Golicitinib submitted an NDA for priority review. In September 2023, the NDA for golicitinib for r/r PTCL was accepted and included in priority review. We expect it to be approved for marketing in 2024H1, becoming the world's first and only highly selective JAK1 inhibitor for T-cell lymphoma. The company announced the international multi-center key study (JACKPORT8 Part B) data for golicitinib treatment of r/r PTCL at the 2023 ASCO conference. Among the 88 patients included in the efficacy evaluation, the ORR assessed by IRC reached 44.3%, of which CRR reached 23.9%, and the longest DoR reached 16.8 months, and continued remission.

The company plans to release more data on golicitinib at the ASH conference at the end of this year.

The new hematoma mechanism product DZD8586 is progressing smoothly, and preliminary data will be released soon. DZD8586 is a highly selective small molecule inhibitor that can completely penetrate the blood-brain barrier. It can simultaneously act on BTK-dependent and non-BCR signaling pathways, thereby effectively inhibiting the growth of B-NHL cells. DZD8586 has therapeutic potential for BTK inhibitor resistant lymphoma and DLBCL, which is difficult to treat with existing BTK inhibitors.

The company plans to read preliminary clinical data for DZD8586 at the ASH conference at the end of the year.

Investment in R&D continues to increase. As the company's many international multi-center clinical trials advance, the company's R&D investment continues to increase. 2023Q1-3's R&D expenses were 579 million yuan, +20.45% year-on-year; of these, 2023Q3 R&D expenses were 236 million yuan, +55.90% year-on-year.

Risk factors: the company's drug development speed falls short of expectations or the risk of R&D failure; the company's drug review takes a long time and marketing time falls short of expectations; the risk that commercial sales of the company's products fall short of expectations; the risk that the company's innovative drugs fail to be included in the national health insurance catalogue in a timely manner or that the price drops significantly through health insurance negotiations; the risk that the company's internationalization falls short of expectations; the risk that the company's internationalization falls short of expectations; the risk that financing progress falls short of expectations.

Profit forecasting, valuation and ratings: The company is an innovative pharmaceutical company focused on global drug development and commercialization.

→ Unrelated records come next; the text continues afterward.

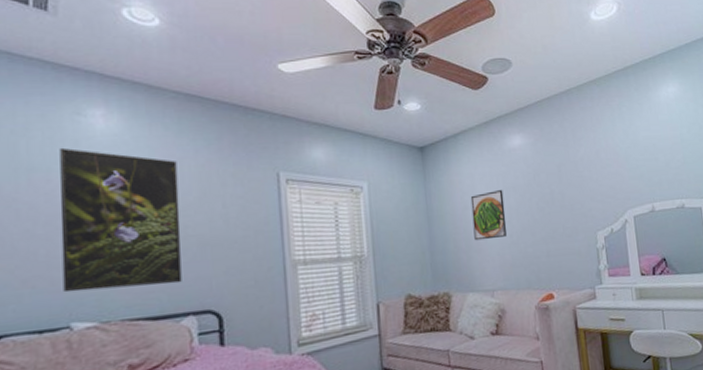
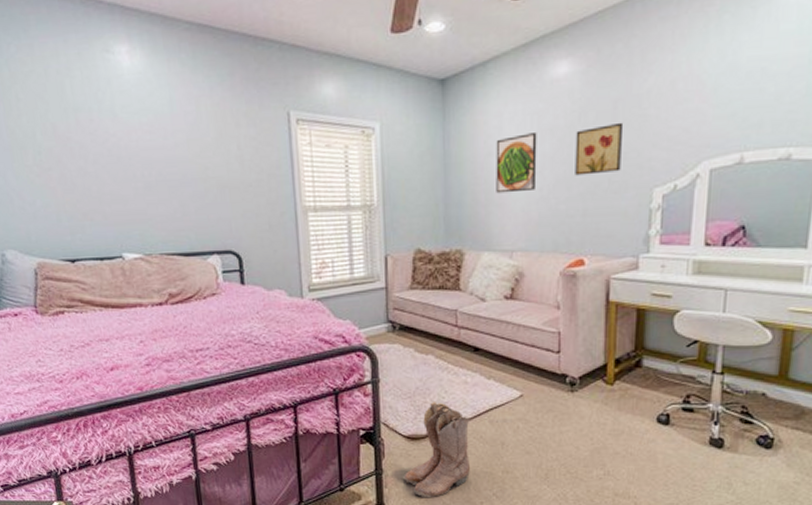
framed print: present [60,147,182,293] -> none [96,87,206,226]
wall art: none [533,181,571,224] -> present [575,122,624,176]

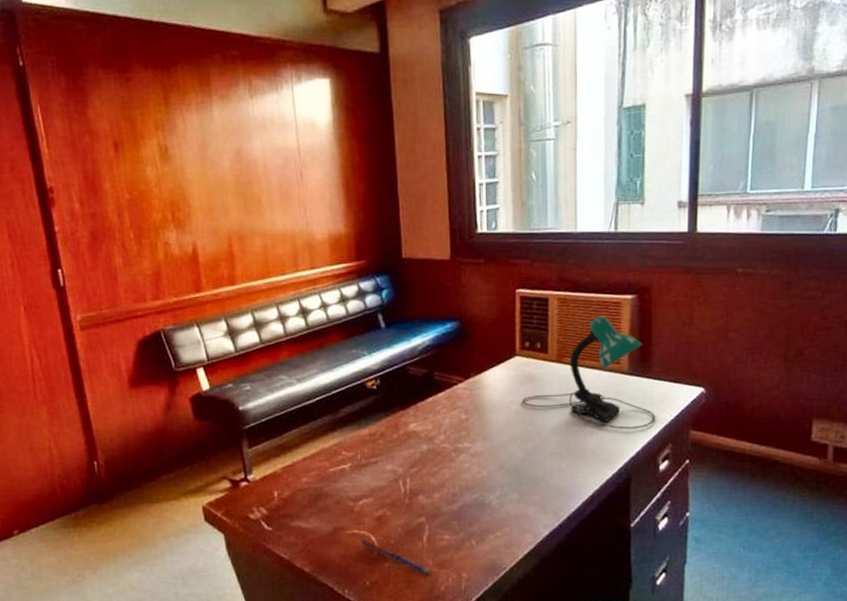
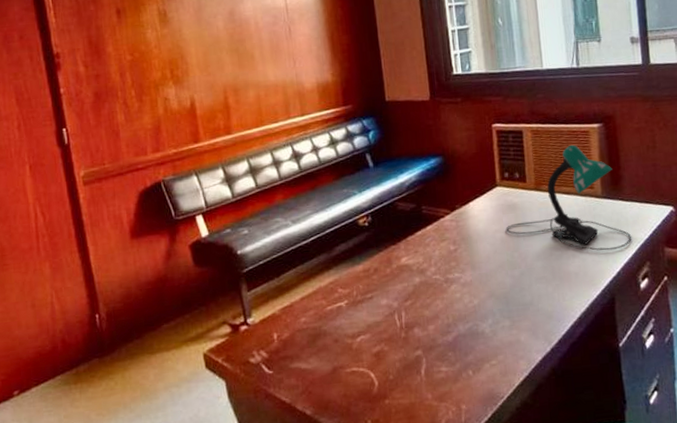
pen: present [360,539,431,575] -> none [360,377,431,409]

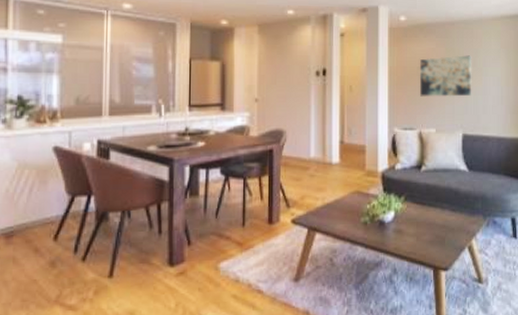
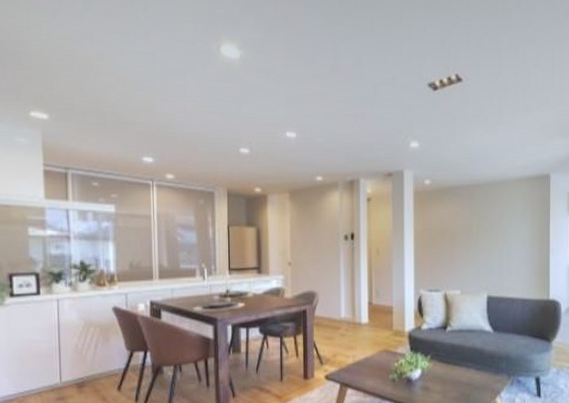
wall art: present [420,55,472,97] -> none [445,218,497,259]

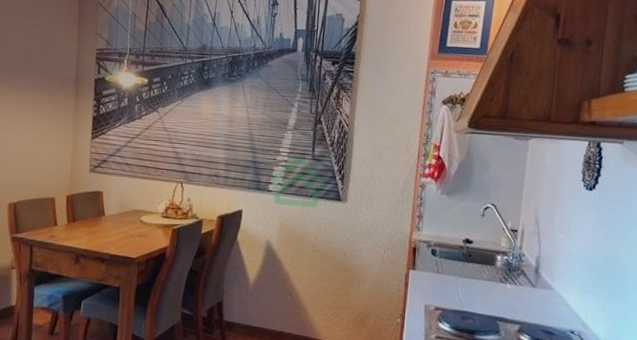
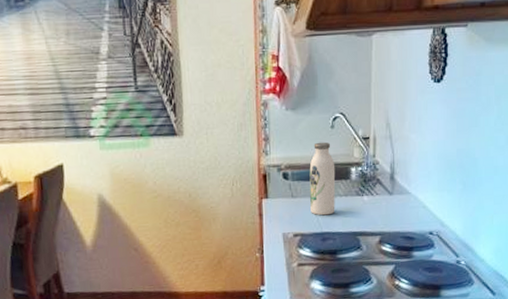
water bottle: none [454,227,482,296] -> present [309,142,336,216]

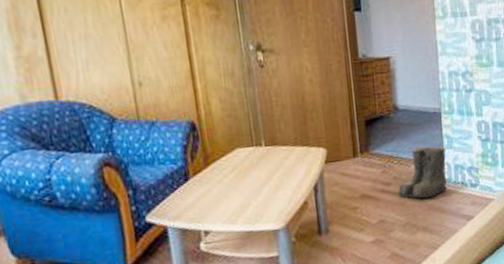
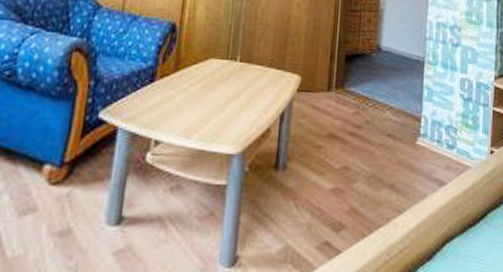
boots: present [398,146,448,199] -> none [368,94,424,151]

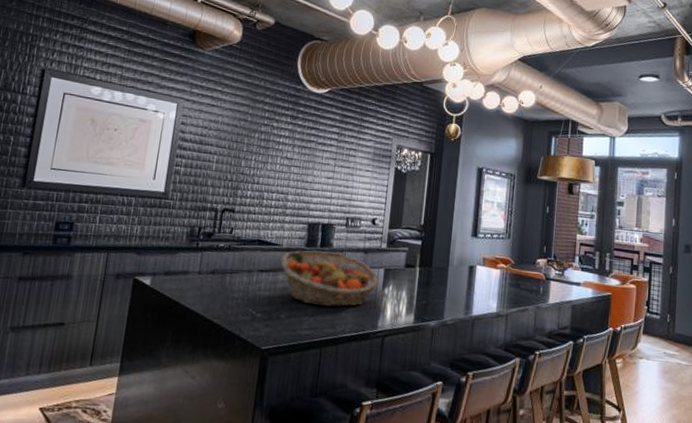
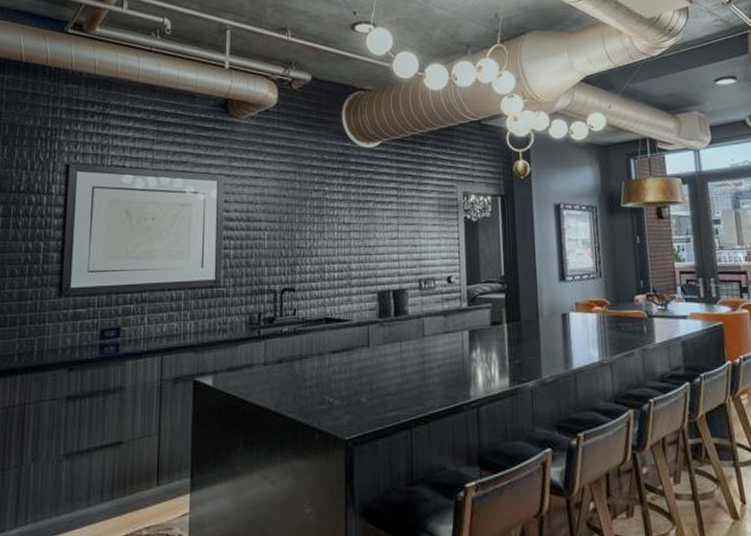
fruit basket: present [280,250,380,308] -> none [353,319,465,383]

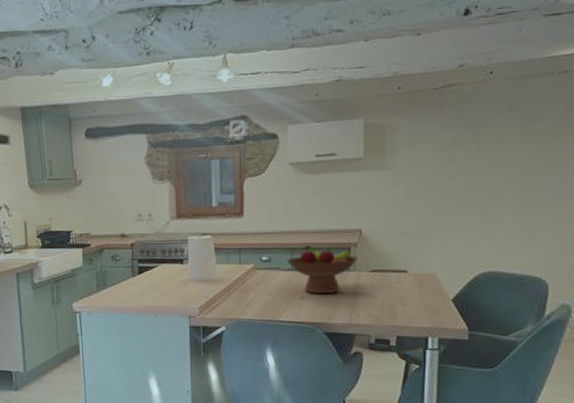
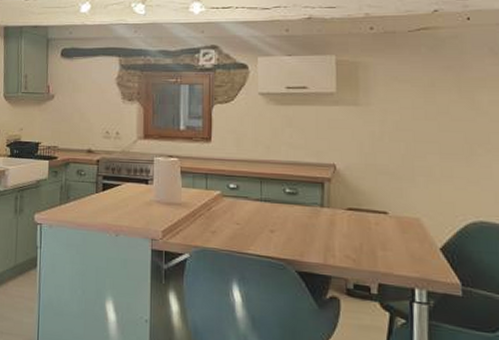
fruit bowl: present [286,245,358,294] -> none [255,176,332,229]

The head-to-head efficacy data of sulvertinib is superior to all competitors. It is a potential best-in-class product for treating EGFLEX20ins mutant NSCLC. It has been approved for marketing in China. The sales data for the first month is impressive, and global clinical trials are progressing in an orderly manner; golicitinib is the world's first JAK inhibitor for hematoma that has entered the registered clinical stage, and has been declared for NDA domestically. Various early clinical products such as DZD8586, DZD1516, and DZD2269 have differentiated competitive advantages. According to the company's report for the third quarter of 2023, considering that sulvortinib was approved for listing, R&D expenses continued to increase, and initial sales expenses were high, the company's 2023/2024/2025 EPS forecast was adjusted to -2.28/-2.10/-1.75 yuan (the original forecast was -1.37/-1.97/-0.88 yuan). Using the absolute valuation method, we use the DCF model to calculate the company's reasonable equity value of 21.8 billion yuan, of which beta = 1.0 (Nuocheng Jianhua, Beta Pharmaceutical, Zejing Pharmaceutical, Microchip Biotech, Hehuang Pharmaceutical, Cinda Biotech, and Yifang Biotech), WACC = 7.98% (Rf takes the 10-year treasury bond yield 2.7%, Rm takes 2.7%, Shanghai and Shenzhen 300, and the compound yield rises slightly. The risk premium is 6.0%, and the tax rate is 15%). Considering the company's subsequent pipeline layout, g= 2.0%, corresponding to the target price target price of 54 yuan (54 yuan) 48 yuan), Maintain a “buy” rating.